*To-do item:* From the entries below, reproduce exactly the line containing "X115240000Y-78100000D03*", the line containing "X100000000Y-65400000D01*", and every line in between, with nothing added.

━━━ Dataset entries

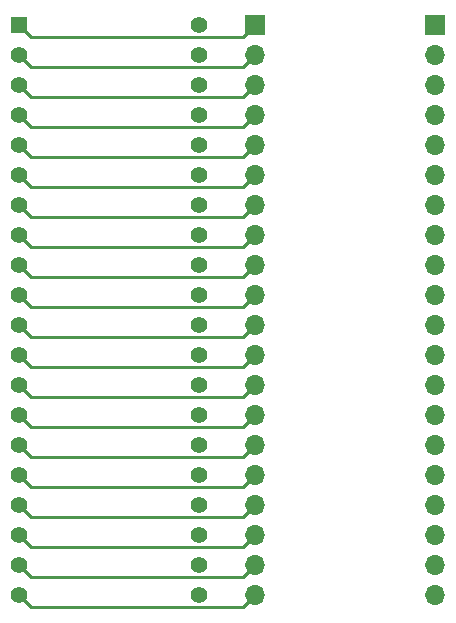
<source format=gtl>
G04 #@! TF.GenerationSoftware,KiCad,Pcbnew,(5.1.10)-1*
G04 #@! TF.CreationDate,2022-12-28T22:20:52-05:00*
G04 #@! TF.ProjectId,CocoDvRelocator,436f636f-4476-4526-956c-6f6361746f72,rev?*
G04 #@! TF.SameCoordinates,Original*
G04 #@! TF.FileFunction,Copper,L1,Top*
G04 #@! TF.FilePolarity,Positive*
%FSLAX46Y46*%
G04 Gerber Fmt 4.6, Leading zero omitted, Abs format (unit mm)*
G04 Created by KiCad (PCBNEW (5.1.10)-1) date 2022-12-28 22:20:52*
%MOMM*%
%LPD*%
G01*
G04 APERTURE LIST*
G04 #@! TA.AperFunction,ComponentPad*
%ADD10C,1.397000*%
G04 #@! TD*
G04 #@! TA.AperFunction,ComponentPad*
%ADD11R,1.397000X1.397000*%
G04 #@! TD*
G04 #@! TA.AperFunction,ComponentPad*
%ADD12O,1.700000X1.700000*%
G04 #@! TD*
G04 #@! TA.AperFunction,ComponentPad*
%ADD13R,1.700000X1.700000*%
G04 #@! TD*
G04 #@! TA.AperFunction,Conductor*
%ADD14C,0.250000*%
G04 #@! TD*
G04 APERTURE END LIST*
D10*
X95240000Y-40000000D03*
X95240000Y-42540000D03*
X95240000Y-45080000D03*
X95240000Y-47620000D03*
X95240000Y-50160000D03*
X95240000Y-52700000D03*
X95240000Y-55240000D03*
X95240000Y-57780000D03*
X95240000Y-60320000D03*
X95240000Y-62860000D03*
X95240000Y-65400000D03*
X95240000Y-67940000D03*
X95240000Y-70480000D03*
X95240000Y-73020000D03*
X95240000Y-75560000D03*
X95240000Y-78100000D03*
X95240000Y-80640000D03*
X95240000Y-83180000D03*
X95240000Y-85720000D03*
X95240000Y-88260000D03*
X80000000Y-88260000D03*
X80000000Y-85720000D03*
X80000000Y-83180000D03*
X80000000Y-80640000D03*
X80000000Y-78100000D03*
X80000000Y-75560000D03*
X80000000Y-73020000D03*
X80000000Y-70480000D03*
X80000000Y-67940000D03*
X80000000Y-65400000D03*
X80000000Y-62860000D03*
X80000000Y-60320000D03*
X80000000Y-57780000D03*
X80000000Y-55240000D03*
X80000000Y-52700000D03*
X80000000Y-50160000D03*
X80000000Y-47620000D03*
X80000000Y-45080000D03*
X80000000Y-42540000D03*
D11*
X80000000Y-40000000D03*
D12*
X115240000Y-88260000D03*
X115240000Y-85720000D03*
X115240000Y-83180000D03*
X115240000Y-80640000D03*
X115240000Y-78100000D03*
X115240000Y-75560000D03*
X115240000Y-73020000D03*
X115240000Y-70480000D03*
X115240000Y-67940000D03*
X115240000Y-65400000D03*
X115240000Y-62860000D03*
X115240000Y-60320000D03*
X115240000Y-57780000D03*
X115240000Y-55240000D03*
X115240000Y-52700000D03*
X115240000Y-50160000D03*
X115240000Y-47620000D03*
X115240000Y-45080000D03*
X115240000Y-42540000D03*
D13*
X115240000Y-40000000D03*
D12*
X100000000Y-88260000D03*
X100000000Y-85720000D03*
X100000000Y-83180000D03*
X100000000Y-80640000D03*
X100000000Y-78100000D03*
X100000000Y-75560000D03*
X100000000Y-73020000D03*
X100000000Y-70480000D03*
X100000000Y-67940000D03*
X100000000Y-65400000D03*
X100000000Y-62860000D03*
X100000000Y-60320000D03*
X100000000Y-57780000D03*
X100000000Y-55240000D03*
X100000000Y-52700000D03*
X100000000Y-50160000D03*
X100000000Y-47620000D03*
X100000000Y-45080000D03*
X100000000Y-42540000D03*
D13*
X100000000Y-40000000D03*
D14*
X98976499Y-89283501D02*
X100000000Y-88260000D01*
X81023501Y-89283501D02*
X98976499Y-89283501D01*
X80000000Y-88260000D02*
X81023501Y-89283501D01*
X81023501Y-86743501D02*
X98976499Y-86743501D01*
X98976499Y-86743501D02*
X100000000Y-85720000D01*
X80000000Y-85720000D02*
X81023501Y-86743501D01*
X81023501Y-84203501D02*
X98976499Y-84203501D01*
X98976499Y-84203501D02*
X100000000Y-83180000D01*
X80000000Y-83180000D02*
X81023501Y-84203501D01*
X98976499Y-81663501D02*
X100000000Y-80640000D01*
X81023501Y-81663501D02*
X98976499Y-81663501D01*
X80000000Y-80640000D02*
X81023501Y-81663501D01*
X98976499Y-79123501D02*
X100000000Y-78100000D01*
X81023501Y-79123501D02*
X98976499Y-79123501D01*
X80000000Y-78100000D02*
X81023501Y-79123501D01*
X98976499Y-76583501D02*
X100000000Y-75560000D01*
X81023501Y-76583501D02*
X98976499Y-76583501D01*
X80000000Y-75560000D02*
X81023501Y-76583501D01*
X98976499Y-74043501D02*
X100000000Y-73020000D01*
X81023501Y-74043501D02*
X98976499Y-74043501D01*
X80000000Y-73020000D02*
X81023501Y-74043501D01*
X81023501Y-71503501D02*
X98976499Y-71503501D01*
X98976499Y-71503501D02*
X100000000Y-70480000D01*
X80000000Y-70480000D02*
X81023501Y-71503501D01*
X98976499Y-68963501D02*
X100000000Y-67940000D01*
X81023501Y-68963501D02*
X98976499Y-68963501D01*
X80000000Y-67940000D02*
X81023501Y-68963501D01*
X98976499Y-66423501D02*
X100000000Y-65400000D01*
X81023501Y-66423501D02*
X98976499Y-66423501D01*
X80000000Y-65400000D02*
X81023501Y-66423501D01*
X98976499Y-63883501D02*
X100000000Y-62860000D01*
X81023501Y-63883501D02*
X98976499Y-63883501D01*
X80000000Y-62860000D02*
X81023501Y-63883501D01*
X98976499Y-61343501D02*
X100000000Y-60320000D01*
X81023501Y-61343501D02*
X98976499Y-61343501D01*
X80000000Y-60320000D02*
X81023501Y-61343501D01*
X98976499Y-58803501D02*
X100000000Y-57780000D01*
X81023501Y-58803501D02*
X98976499Y-58803501D01*
X80000000Y-57780000D02*
X81023501Y-58803501D01*
X98976499Y-56263501D02*
X100000000Y-55240000D01*
X81023501Y-56263501D02*
X98976499Y-56263501D01*
X80000000Y-55240000D02*
X81023501Y-56263501D01*
X98976499Y-53723501D02*
X100000000Y-52700000D01*
X81023501Y-53723501D02*
X98976499Y-53723501D01*
X80000000Y-52700000D02*
X81023501Y-53723501D01*
X98976499Y-51183501D02*
X100000000Y-50160000D01*
X81023501Y-51183501D02*
X98976499Y-51183501D01*
X80000000Y-50160000D02*
X81023501Y-51183501D01*
X98976499Y-48643501D02*
X100000000Y-47620000D01*
X81023501Y-48643501D02*
X98976499Y-48643501D01*
X80000000Y-47620000D02*
X81023501Y-48643501D01*
X98976499Y-46103501D02*
X100000000Y-45080000D01*
X81023501Y-46103501D02*
X98976499Y-46103501D01*
X80000000Y-45080000D02*
X81023501Y-46103501D01*
X98976499Y-43563501D02*
X100000000Y-42540000D01*
X81023501Y-43563501D02*
X98976499Y-43563501D01*
X80000000Y-42540000D02*
X81023501Y-43563501D01*
X98976499Y-41023501D02*
X100000000Y-40000000D01*
X81023501Y-41023501D02*
X98976499Y-41023501D01*
X80000000Y-40000000D02*
X81023501Y-41023501D01*
M02*

</source>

━━━━━━

*Solution for this problem:*
X115240000Y-78100000D03*
X115240000Y-75560000D03*
X115240000Y-73020000D03*
X115240000Y-70480000D03*
X115240000Y-67940000D03*
X115240000Y-65400000D03*
X115240000Y-62860000D03*
X115240000Y-60320000D03*
X115240000Y-57780000D03*
X115240000Y-55240000D03*
X115240000Y-52700000D03*
X115240000Y-50160000D03*
X115240000Y-47620000D03*
X115240000Y-45080000D03*
X115240000Y-42540000D03*
D13*
X115240000Y-40000000D03*
D12*
X100000000Y-88260000D03*
X100000000Y-85720000D03*
X100000000Y-83180000D03*
X100000000Y-80640000D03*
X100000000Y-78100000D03*
X100000000Y-75560000D03*
X100000000Y-73020000D03*
X100000000Y-70480000D03*
X100000000Y-67940000D03*
X100000000Y-65400000D03*
X100000000Y-62860000D03*
X100000000Y-60320000D03*
X100000000Y-57780000D03*
X100000000Y-55240000D03*
X100000000Y-52700000D03*
X100000000Y-50160000D03*
X100000000Y-47620000D03*
X100000000Y-45080000D03*
X100000000Y-42540000D03*
D13*
X100000000Y-40000000D03*
D14*
X98976499Y-89283501D02*
X100000000Y-88260000D01*
X81023501Y-89283501D02*
X98976499Y-89283501D01*
X80000000Y-88260000D02*
X81023501Y-89283501D01*
X81023501Y-86743501D02*
X98976499Y-86743501D01*
X98976499Y-86743501D02*
X100000000Y-85720000D01*
X80000000Y-85720000D02*
X81023501Y-86743501D01*
X81023501Y-84203501D02*
X98976499Y-84203501D01*
X98976499Y-84203501D02*
X100000000Y-83180000D01*
X80000000Y-83180000D02*
X81023501Y-84203501D01*
X98976499Y-81663501D02*
X100000000Y-80640000D01*
X81023501Y-81663501D02*
X98976499Y-81663501D01*
X80000000Y-80640000D02*
X81023501Y-81663501D01*
X98976499Y-79123501D02*
X100000000Y-78100000D01*
X81023501Y-79123501D02*
X98976499Y-79123501D01*
X80000000Y-78100000D02*
X81023501Y-79123501D01*
X98976499Y-76583501D02*
X100000000Y-75560000D01*
X81023501Y-76583501D02*
X98976499Y-76583501D01*
X80000000Y-75560000D02*
X81023501Y-76583501D01*
X98976499Y-74043501D02*
X100000000Y-73020000D01*
X81023501Y-74043501D02*
X98976499Y-74043501D01*
X80000000Y-73020000D02*
X81023501Y-74043501D01*
X81023501Y-71503501D02*
X98976499Y-71503501D01*
X98976499Y-71503501D02*
X100000000Y-70480000D01*
X80000000Y-70480000D02*
X81023501Y-71503501D01*
X98976499Y-68963501D02*
X100000000Y-67940000D01*
X81023501Y-68963501D02*
X98976499Y-68963501D01*
X80000000Y-67940000D02*
X81023501Y-68963501D01*
X98976499Y-66423501D02*
X100000000Y-65400000D01*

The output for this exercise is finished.